AIM OF THE EXERCISE:
Please return only the lines from the one holding "middle tip: (825, 520)" through the one holding "index dip: (821, 550)", exactly as they appear in the records below, both ends included.

(Stored data entries)
+++

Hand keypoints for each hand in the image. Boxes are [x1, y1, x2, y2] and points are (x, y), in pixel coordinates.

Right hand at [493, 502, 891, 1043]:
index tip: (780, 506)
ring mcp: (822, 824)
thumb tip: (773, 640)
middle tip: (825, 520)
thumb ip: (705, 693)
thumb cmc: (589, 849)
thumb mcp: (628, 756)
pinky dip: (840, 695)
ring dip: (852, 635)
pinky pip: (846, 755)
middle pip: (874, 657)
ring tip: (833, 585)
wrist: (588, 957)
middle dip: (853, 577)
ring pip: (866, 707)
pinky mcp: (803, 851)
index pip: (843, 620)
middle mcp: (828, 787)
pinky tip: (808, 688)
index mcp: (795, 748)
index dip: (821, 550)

+++

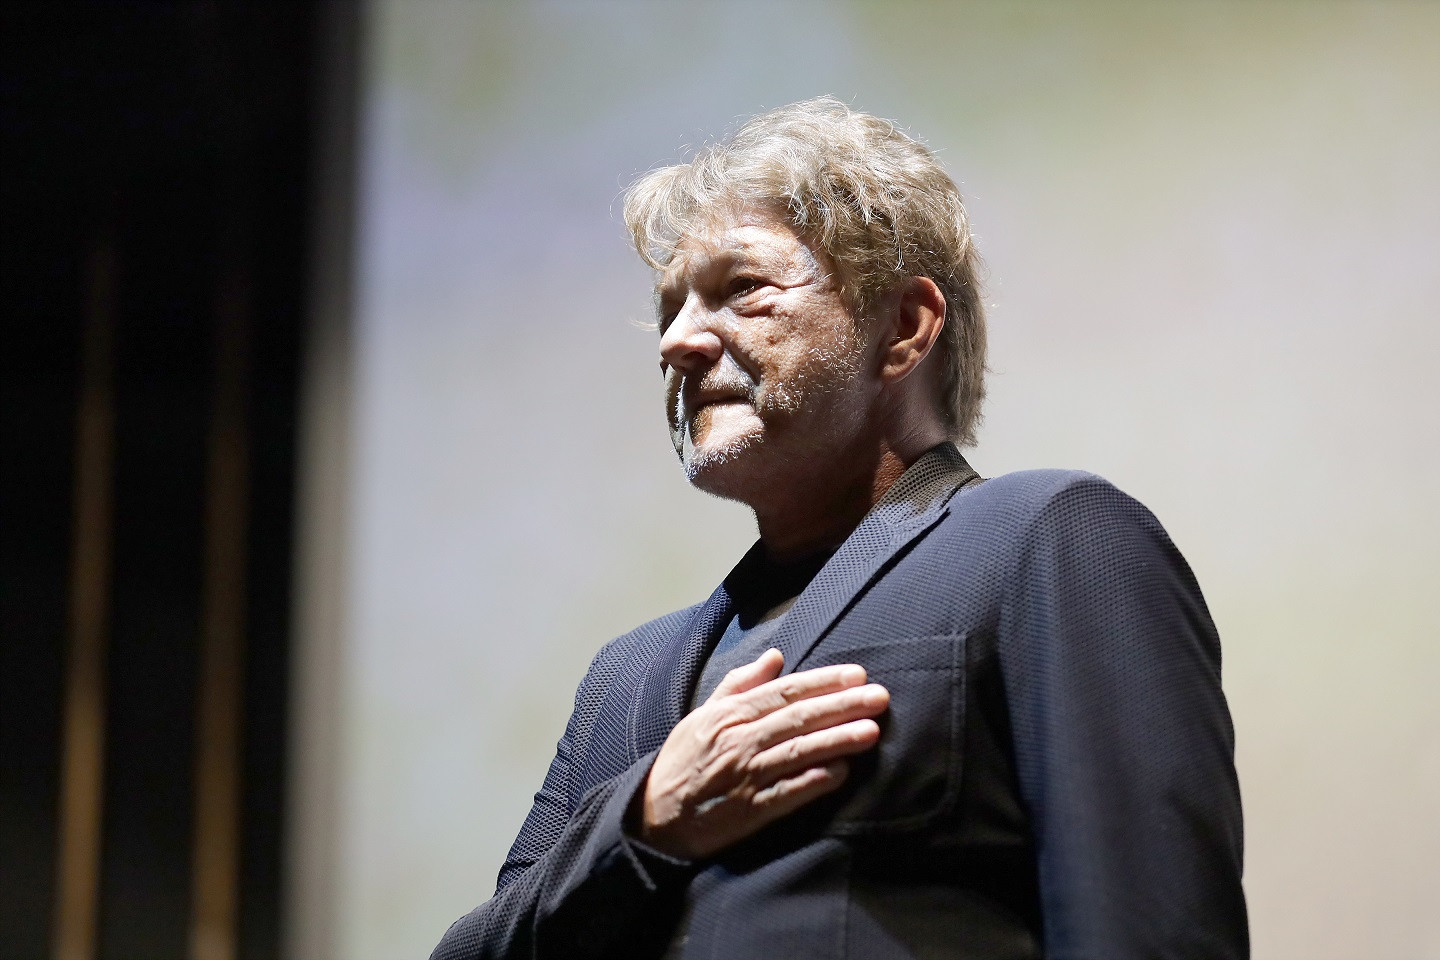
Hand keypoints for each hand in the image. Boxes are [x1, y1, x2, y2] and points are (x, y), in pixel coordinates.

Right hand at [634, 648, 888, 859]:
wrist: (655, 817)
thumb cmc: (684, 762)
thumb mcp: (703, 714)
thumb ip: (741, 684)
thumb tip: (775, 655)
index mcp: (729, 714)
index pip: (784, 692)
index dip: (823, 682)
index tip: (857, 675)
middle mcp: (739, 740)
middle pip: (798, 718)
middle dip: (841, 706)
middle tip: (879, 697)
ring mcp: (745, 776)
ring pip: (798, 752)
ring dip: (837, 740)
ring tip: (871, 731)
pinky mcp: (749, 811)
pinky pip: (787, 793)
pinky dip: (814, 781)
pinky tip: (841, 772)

+++

REPLY:
middle tip: (825, 520)
thumb ip: (705, 693)
thumb cmc: (589, 849)
thumb mcp: (628, 756)
pinky dip: (840, 695)
ring dip: (852, 635)
pinky pip: (846, 755)
middle pip: (874, 657)
ring tip: (833, 585)
wrist: (588, 957)
middle dip: (853, 577)
ring pip: (866, 707)
pinky mcp: (803, 851)
index pip: (843, 620)
middle mcp: (828, 787)
pinky tip: (808, 688)
index mcp: (795, 748)
index dip: (821, 550)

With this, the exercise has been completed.